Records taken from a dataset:
============
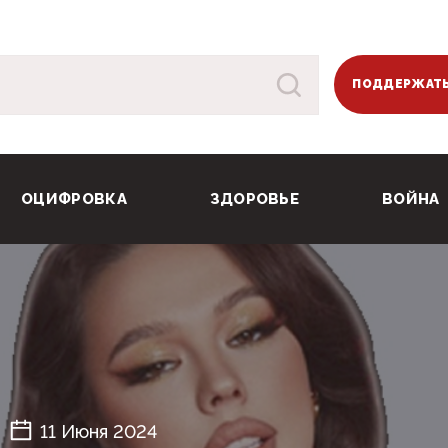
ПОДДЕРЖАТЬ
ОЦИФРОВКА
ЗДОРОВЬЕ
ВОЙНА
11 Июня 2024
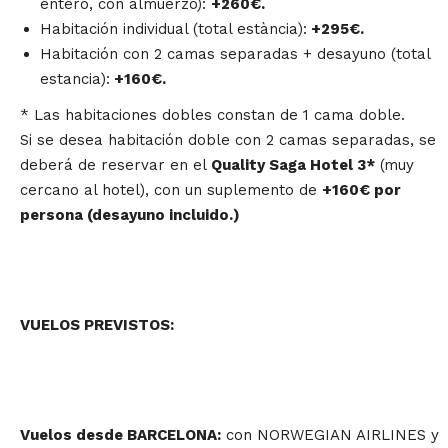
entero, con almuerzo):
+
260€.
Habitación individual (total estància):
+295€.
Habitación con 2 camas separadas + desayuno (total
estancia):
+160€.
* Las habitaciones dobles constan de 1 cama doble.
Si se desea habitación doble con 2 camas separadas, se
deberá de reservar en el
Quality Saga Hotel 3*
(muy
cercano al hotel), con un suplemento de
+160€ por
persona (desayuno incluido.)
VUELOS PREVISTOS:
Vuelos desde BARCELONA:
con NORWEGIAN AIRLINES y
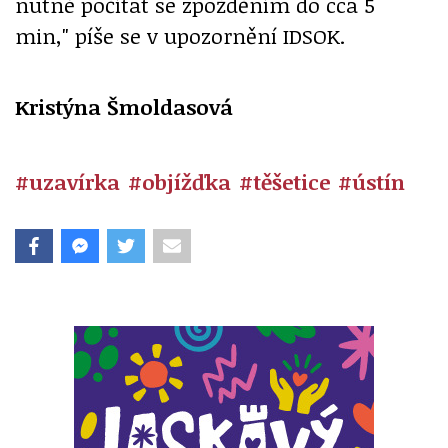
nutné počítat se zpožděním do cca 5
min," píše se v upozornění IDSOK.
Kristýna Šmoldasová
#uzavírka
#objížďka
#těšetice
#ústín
============
### EXERCISE OBJECTIVE
Render each nonblank line of the listing above as a row of a Markdown table with the columns No and Text, and leave the image markers out.

### EXERCISE SOLUTION
| No | Text |
|---|---|
| 1 | ПОДДЕРЖАТЬ |
| 2 | ОЦИФРОВКА |
| 3 | ЗДОРОВЬЕ |
| 4 | ВОЙНА |
| 5 | 11 Июня 2024 |
| 6 | entero, con almuerzo): |
| 7 | + |
| 8 | 260€. |
| 9 | Habitación individual (total estància): |
| 10 | +295€. |
| 11 | Habitación con 2 camas separadas + desayuno (total |
| 12 | estancia): |
| 13 | +160€. |
| 14 | * Las habitaciones dobles constan de 1 cama doble. |
| 15 | Si se desea habitación doble con 2 camas separadas, se |
| 16 | deberá de reservar en el |
| 17 | Quality Saga Hotel 3* |
| 18 | (muy |
| 19 | cercano al hotel), con un suplemento de |
| 20 | +160€ por |
| 21 | persona (desayuno incluido.) |
| 22 | VUELOS PREVISTOS: |
| 23 | Vuelos desde BARCELONA: |
| 24 | con NORWEGIAN AIRLINES y |
| 25 | nutné počítat se zpožděním do cca 5 |
| 26 | min," píše se v upozornění IDSOK. |
| 27 | Kristýna Šmoldasová |
| 28 | #uzavírka |
| 29 | #objížďka |
| 30 | #těšetice |
| 31 | #ústín |